WHAT YOU HAVE TO DO - An exact copy of all the data, minus the images, is required.
______________________________
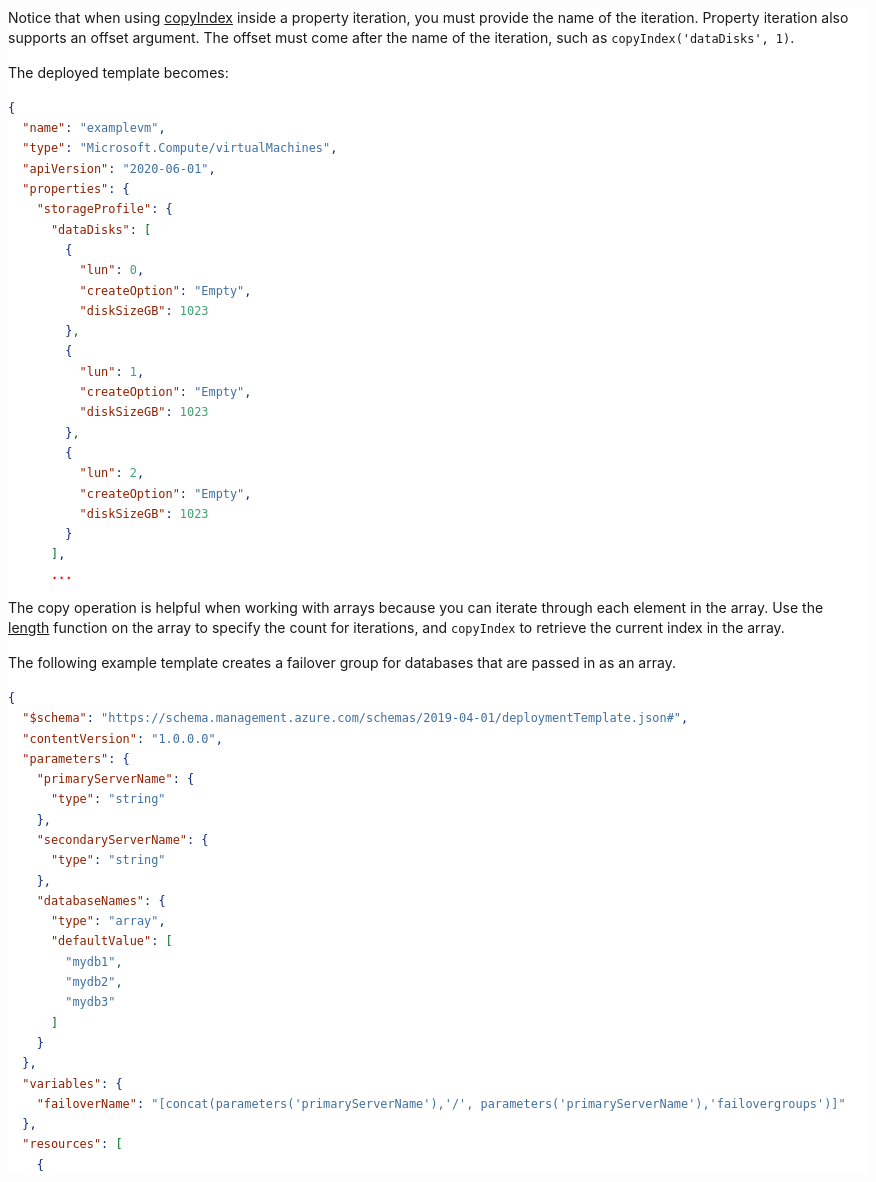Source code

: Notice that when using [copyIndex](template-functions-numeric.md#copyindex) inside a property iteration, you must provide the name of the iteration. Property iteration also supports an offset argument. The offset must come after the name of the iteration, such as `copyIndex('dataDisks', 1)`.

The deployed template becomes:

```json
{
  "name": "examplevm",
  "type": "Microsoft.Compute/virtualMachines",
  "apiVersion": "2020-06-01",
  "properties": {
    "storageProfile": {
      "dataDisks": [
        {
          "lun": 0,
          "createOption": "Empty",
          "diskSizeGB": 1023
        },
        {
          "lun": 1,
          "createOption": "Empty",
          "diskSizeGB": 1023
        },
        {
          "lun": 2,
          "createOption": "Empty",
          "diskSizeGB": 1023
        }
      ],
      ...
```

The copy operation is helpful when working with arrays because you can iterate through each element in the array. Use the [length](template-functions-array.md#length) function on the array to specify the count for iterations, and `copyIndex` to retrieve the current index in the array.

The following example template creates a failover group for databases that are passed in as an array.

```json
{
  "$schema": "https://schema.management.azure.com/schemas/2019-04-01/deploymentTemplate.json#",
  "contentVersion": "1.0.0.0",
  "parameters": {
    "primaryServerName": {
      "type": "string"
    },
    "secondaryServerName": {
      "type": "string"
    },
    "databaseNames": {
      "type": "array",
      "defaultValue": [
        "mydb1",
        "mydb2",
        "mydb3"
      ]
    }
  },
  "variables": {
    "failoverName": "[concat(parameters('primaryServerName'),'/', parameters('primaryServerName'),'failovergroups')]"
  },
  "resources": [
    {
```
______________________________
WRITTEN SOLUTION -
Source code

: Notice that when using [copyIndex](template-functions-numeric.md#copyindex) inside a property iteration, you must provide the name of the iteration. Property iteration also supports an offset argument. The offset must come after the name of the iteration, such as `copyIndex('dataDisks', 1)`.

The deployed template becomes:

```json
{
  "name": "examplevm",
  "type": "Microsoft.Compute/virtualMachines",
  "apiVersion": "2020-06-01",
  "properties": {
    "storageProfile": {
      "dataDisks": [
        {
          "lun": 0,
          "createOption": "Empty",
          "diskSizeGB": 1023
        },
        {
          "lun": 1,
          "createOption": "Empty",
          "diskSizeGB": 1023
        },
        {
          "lun": 2,
          "createOption": "Empty",
          "diskSizeGB": 1023
        }
      ],
      ...
```

The copy operation is helpful when working with arrays because you can iterate through each element in the array. Use the [length](template-functions-array.md#length) function on the array to specify the count for iterations, and `copyIndex` to retrieve the current index in the array.

The following example template creates a failover group for databases that are passed in as an array.

```json
{
  "$schema": "https://schema.management.azure.com/schemas/2019-04-01/deploymentTemplate.json#",
  "contentVersion": "1.0.0.0",
  "parameters": {
    "primaryServerName": {
      "type": "string"
    },
    "secondaryServerName": {
      "type": "string"
    },
    "databaseNames": {
      "type": "array",
      "defaultValue": [
        "mydb1",
        "mydb2",
        "mydb3"
      ]
    }
  },
  "variables": {
    "failoverName": "[concat(parameters('primaryServerName'),'/', parameters('primaryServerName'),'failovergroups')]"
  },
  "resources": [
    {
```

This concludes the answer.